* Exercise
Pull every line that holds the word "different" from the entries.

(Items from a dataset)
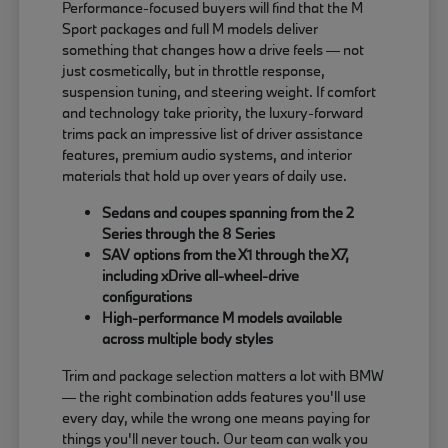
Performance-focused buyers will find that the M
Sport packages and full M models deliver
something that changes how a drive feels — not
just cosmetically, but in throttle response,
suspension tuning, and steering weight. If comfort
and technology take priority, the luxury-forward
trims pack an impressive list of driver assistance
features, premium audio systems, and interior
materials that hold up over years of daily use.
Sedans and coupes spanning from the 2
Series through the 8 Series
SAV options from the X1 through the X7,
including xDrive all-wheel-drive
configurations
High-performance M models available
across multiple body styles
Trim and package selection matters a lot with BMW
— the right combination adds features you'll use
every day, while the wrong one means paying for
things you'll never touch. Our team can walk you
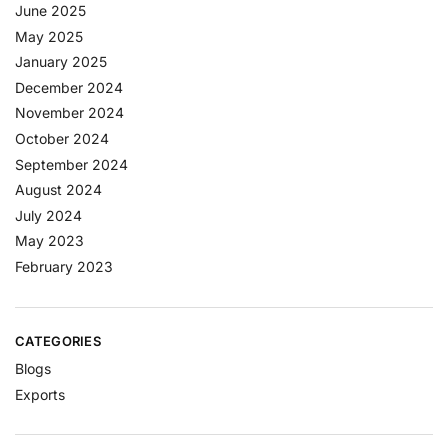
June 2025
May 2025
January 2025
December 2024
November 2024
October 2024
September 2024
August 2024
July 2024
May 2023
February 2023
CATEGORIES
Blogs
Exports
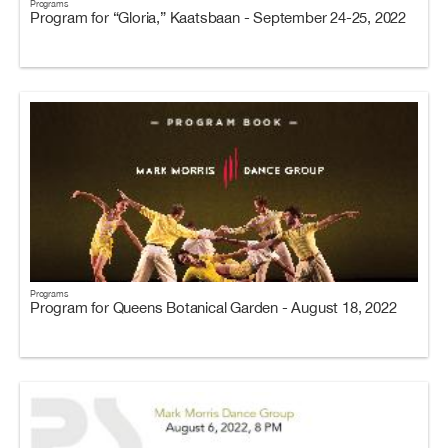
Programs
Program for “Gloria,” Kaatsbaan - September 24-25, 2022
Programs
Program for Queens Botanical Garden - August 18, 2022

==

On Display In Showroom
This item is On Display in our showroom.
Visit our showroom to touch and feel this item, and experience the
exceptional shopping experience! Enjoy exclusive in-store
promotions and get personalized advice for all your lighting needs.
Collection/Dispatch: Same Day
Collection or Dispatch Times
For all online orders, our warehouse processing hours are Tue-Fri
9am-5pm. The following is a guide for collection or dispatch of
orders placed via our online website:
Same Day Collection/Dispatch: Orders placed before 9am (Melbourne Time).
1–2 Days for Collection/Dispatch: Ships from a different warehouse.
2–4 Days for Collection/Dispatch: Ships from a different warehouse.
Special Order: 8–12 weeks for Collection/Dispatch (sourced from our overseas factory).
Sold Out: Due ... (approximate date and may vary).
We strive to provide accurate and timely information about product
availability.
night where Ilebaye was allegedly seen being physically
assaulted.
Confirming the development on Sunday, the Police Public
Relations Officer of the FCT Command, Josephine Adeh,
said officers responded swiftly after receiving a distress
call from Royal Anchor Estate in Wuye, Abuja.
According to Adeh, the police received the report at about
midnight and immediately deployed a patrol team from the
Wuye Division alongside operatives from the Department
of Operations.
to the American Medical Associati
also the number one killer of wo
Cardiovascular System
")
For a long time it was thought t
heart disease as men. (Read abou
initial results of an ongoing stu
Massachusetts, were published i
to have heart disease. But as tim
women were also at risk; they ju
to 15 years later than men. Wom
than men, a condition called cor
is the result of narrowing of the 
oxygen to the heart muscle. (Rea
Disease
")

* Response
1–2 Days for Collection/Dispatch: Ships from a different warehouse.
2–4 Days for Collection/Dispatch: Ships from a different warehouse.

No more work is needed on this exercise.